So tell me more. Are you saying that the Amish use gasoline in a Coleman type lantern? I assumed what lorian was referring to was LP lamps that are plumbed into a LP gas line that runs throughout the Amish home (not the little 1lb LP tanks) similar ot the ones below.


----------



## PhilJohnson (Dec 24, 2006)

Cabin Fever said:


> So tell me more. Are you saying that the Amish use gasoline in a Coleman type lantern? I assumed what lorian was referring to was LP lamps that are plumbed into a LP gas line that runs throughout the Amish home (not the little 1lb LP tanks) similar ot the ones below.


Never seen those in any Amish houses I've been in.

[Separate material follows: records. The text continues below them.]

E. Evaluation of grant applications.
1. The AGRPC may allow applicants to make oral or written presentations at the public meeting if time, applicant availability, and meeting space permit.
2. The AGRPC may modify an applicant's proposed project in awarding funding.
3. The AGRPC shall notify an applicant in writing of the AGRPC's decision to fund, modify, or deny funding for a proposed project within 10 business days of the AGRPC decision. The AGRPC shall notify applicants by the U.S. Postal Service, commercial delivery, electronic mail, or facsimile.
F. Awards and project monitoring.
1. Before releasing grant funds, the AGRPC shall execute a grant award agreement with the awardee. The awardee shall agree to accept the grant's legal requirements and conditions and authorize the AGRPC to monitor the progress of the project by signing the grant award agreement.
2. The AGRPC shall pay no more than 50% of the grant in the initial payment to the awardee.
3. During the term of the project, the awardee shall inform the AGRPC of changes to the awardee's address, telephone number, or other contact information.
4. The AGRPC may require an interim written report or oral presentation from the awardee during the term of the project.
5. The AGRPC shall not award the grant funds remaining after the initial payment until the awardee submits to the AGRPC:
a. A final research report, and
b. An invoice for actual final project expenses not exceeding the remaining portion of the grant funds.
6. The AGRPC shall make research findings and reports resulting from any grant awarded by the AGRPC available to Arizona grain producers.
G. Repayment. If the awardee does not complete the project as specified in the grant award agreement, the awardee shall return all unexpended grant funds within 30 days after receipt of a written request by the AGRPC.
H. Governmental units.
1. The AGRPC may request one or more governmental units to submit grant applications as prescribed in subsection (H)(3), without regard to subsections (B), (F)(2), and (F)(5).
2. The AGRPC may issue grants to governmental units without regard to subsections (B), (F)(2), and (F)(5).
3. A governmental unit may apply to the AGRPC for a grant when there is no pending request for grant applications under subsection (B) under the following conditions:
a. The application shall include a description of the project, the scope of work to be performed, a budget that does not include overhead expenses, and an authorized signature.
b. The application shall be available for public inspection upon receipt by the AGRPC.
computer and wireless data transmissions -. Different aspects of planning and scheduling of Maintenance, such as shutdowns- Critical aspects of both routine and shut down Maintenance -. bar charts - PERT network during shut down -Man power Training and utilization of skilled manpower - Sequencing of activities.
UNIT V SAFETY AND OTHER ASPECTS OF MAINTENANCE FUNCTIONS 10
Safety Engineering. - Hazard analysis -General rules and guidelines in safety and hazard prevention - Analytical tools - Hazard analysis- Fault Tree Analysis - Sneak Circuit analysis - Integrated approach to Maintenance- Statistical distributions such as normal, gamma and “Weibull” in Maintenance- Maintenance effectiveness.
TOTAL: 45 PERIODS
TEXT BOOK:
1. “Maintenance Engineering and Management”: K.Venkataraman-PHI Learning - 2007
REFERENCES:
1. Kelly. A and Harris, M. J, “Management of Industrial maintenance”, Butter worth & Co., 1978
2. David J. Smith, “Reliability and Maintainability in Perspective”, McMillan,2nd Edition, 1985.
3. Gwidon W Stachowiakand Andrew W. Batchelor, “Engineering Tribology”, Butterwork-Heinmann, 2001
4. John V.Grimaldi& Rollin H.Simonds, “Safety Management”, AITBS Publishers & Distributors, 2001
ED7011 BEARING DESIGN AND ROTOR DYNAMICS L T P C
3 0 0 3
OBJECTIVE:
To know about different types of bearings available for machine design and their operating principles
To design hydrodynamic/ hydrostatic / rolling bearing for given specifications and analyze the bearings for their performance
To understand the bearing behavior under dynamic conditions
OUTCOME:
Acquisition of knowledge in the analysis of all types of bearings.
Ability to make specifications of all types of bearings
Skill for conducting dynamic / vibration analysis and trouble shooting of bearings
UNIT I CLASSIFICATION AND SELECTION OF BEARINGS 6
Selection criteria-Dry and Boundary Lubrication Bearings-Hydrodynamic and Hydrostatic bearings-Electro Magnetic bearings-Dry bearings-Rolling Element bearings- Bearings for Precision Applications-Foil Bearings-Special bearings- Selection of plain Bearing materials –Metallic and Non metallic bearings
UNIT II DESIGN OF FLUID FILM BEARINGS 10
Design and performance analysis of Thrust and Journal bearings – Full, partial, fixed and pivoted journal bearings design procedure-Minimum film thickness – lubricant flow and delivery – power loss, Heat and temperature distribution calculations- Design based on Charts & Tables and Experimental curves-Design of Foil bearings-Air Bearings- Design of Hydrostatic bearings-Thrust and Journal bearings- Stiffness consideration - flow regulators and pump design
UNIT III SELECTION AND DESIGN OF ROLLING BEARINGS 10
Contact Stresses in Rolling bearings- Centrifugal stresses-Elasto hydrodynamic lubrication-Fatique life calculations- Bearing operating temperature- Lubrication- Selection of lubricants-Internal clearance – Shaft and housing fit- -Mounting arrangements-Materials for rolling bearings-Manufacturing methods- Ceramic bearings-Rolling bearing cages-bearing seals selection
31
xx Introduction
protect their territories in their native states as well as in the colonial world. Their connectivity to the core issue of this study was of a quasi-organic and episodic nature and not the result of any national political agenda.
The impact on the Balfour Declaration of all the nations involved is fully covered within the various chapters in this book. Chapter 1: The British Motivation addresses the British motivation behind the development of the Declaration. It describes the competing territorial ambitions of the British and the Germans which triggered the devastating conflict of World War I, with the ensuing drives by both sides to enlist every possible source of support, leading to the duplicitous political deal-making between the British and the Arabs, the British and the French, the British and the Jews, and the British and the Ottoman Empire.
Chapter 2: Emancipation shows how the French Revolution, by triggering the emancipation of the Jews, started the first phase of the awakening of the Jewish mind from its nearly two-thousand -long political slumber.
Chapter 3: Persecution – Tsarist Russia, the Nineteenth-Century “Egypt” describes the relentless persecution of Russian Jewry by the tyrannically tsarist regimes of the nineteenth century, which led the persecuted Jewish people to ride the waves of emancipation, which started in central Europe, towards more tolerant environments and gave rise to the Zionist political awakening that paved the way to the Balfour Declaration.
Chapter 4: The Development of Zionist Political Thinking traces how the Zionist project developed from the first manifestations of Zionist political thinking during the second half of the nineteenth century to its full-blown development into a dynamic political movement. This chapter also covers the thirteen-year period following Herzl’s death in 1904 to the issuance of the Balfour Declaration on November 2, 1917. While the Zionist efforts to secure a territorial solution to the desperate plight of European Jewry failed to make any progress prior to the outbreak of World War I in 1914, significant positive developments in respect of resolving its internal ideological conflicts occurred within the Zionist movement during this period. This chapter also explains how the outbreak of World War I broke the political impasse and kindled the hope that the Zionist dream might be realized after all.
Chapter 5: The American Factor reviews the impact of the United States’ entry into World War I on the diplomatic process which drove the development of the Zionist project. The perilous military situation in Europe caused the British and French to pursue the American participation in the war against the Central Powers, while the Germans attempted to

I've seen similar setups in people's cabins.


----------



## coehorn (Jul 29, 2009)

Sarabeth said:


> Who all burns oil lamps on a daily basis? Anybody? I have several, and burn them occassionally. Especially in the winter, I just like the soft light they give. But....I always worry about fire!





My DW got on an inventive streak a short while ago and ran an experiment to see if olive oil would work as fuel. We made a wickholder/handle with a coathanger and installed a piece of cotton cloth for a wick. 

She poured olive oil into a wide-mouth pint jar, soaked the wick and set it to correct height above the level of the oil. We lit it and burned it for several hours on multiple days.

She says the olive oil will not burn even if the jar gets turned over. Food for thought...


----------



## Sarabeth (Sep 14, 2008)

Thanks for the advice folks! My internet wasn't working yesterday, so I was unable to reply till now. 

Think what I will do is get a couple of large extinguishers also. I'd rather have them and not need them.....

Here's another quick question - do you buy regular kerosene for your lanterns? It sounds like that's what you all are using. I have been buying the lamp oil, but it has gotten terribly expensive! Is it the same thing as kerosene? Where is the best place to get the kerosene?

Thanks!


----------



## Sarabeth (Sep 14, 2008)

coehorn said:


> My DW got on an inventive streak a short while ago and ran an experiment to see if olive oil would work as fuel. We made a wickholder/handle with a coathanger and installed a piece of cotton cloth for a wick.
> 
> She poured olive oil into a wide-mouth pint jar, soaked the wick and set it to correct height above the level of the oil. We lit it and burned it for several hours on multiple days.
> 
> She says the olive oil will not burn even if the jar gets turned over. Food for thought...


On another site I recently saw how to make an olive oil lamp. They took a jelly jar, punched a hole in the lid to run a piece of cotton throughh ( I think they used cotton yarn like you make dishcloths with). Then in the jelly jar, fill it half with water and half with olive oil. The reasoning for the water in the bottom was so that it didn't take so much oil to fill the jar, and the olive oil would not go rancid if you didn't burn it for a while. I have been meaning to try this and haven't. It would be a nice use for the interesting shaped small condiment jars that you can't re-use for canning.


----------



## AngieM2 (May 10, 2002)

there are floating wicks that can be made or purchased and floated on veg oil, ccoking oil, olive oil on water - they burn until oil is used up and water hits the wick, or you blow it out. I love using these cause it's easy to use multi use "fuel". And I think it's safer, in general.


----------